SaraAllora, probabilmente se lui non fosse stato malato, non sarebbe stato così violento, però noi non lo possiamo sapere con certezza: Emma dovrebbe rivivere una seconda volta per scoprirlo e non so se ne varrebbe la pena. Quando gli hanno dato le pillole che stabilizzano l’umore, è tornato normale e, rendendosi conto della gravità delle azioni che aveva compiuto, ha cercato di suicidarsi. Probabilmente senza malattia poteva non essere malvagio, però è comunque una storia di violenza.
Io non lo posso giustificare perché la violenza è violenza; posso comprendere che di fronte a una malattia, se le cure fossero state fatte prima, magari la situazione sarebbe stata diversa. È anche vero che in quegli anni non si andava da uno specialista, a differenza di adesso, perché andarci avrebbe significato essere malato.
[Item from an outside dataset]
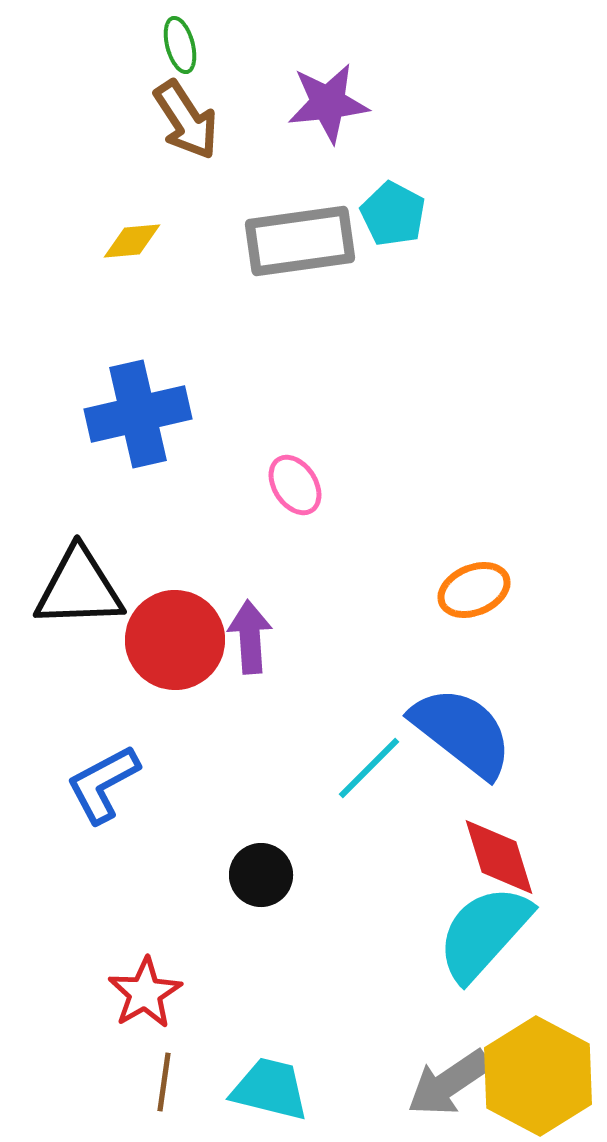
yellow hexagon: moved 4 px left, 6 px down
11. La parte che mi ha colpita di più è quella in cui Emma rivede Filippo, il carabiniere con cui sembrava avere una storia dopo Marco. Quando ho letto il passo, però ho capito che lo aveva allontanato, come tutti gli altri uomini. La mia domanda, quindi, è: questa signora è mai riuscita a trovare la felicità?
SaraNo, non per adesso. Speriamo che un domani riesca a trovarla, anche se quello che ha vissuto se lo porterà dietro per sempre.


12. La figlia di Emma adesso come si rapporta con il mondo?
SaraAdesso ha un compagno e vede suo padre come un malato, non come un cattivo. Quest’idea, sviluppatasi grazie all’aiuto di una psicologa, forse ha salvato il suo rapporto con gli uomini. Per quanto riguarda i contatti con la famiglia di suo padre, parla solo con uno zio, quello che le ha “aiutate” un po’ di più.


13. Splendi più che puoi ha un ritmo da thriller, è davvero incalzante e la tecnica del capitolo breve è perfetta.
SaraVi svelo un segreto: è il mio sogno nel cassetto scrivere un thriller.


14. Com’è stato per te arrivare alla fine del libro?
SaraEro stremata, non vedevo l’ora di finirlo. L’ho scritto nei ritagli di tempo, quando tornavo a casa dal mio lavoro e la stesura è stata velocissima perché sentivo l’urgenza di raccontare la vicenda di Emma.
Quello che questa storia mi ha lasciato è la speranza.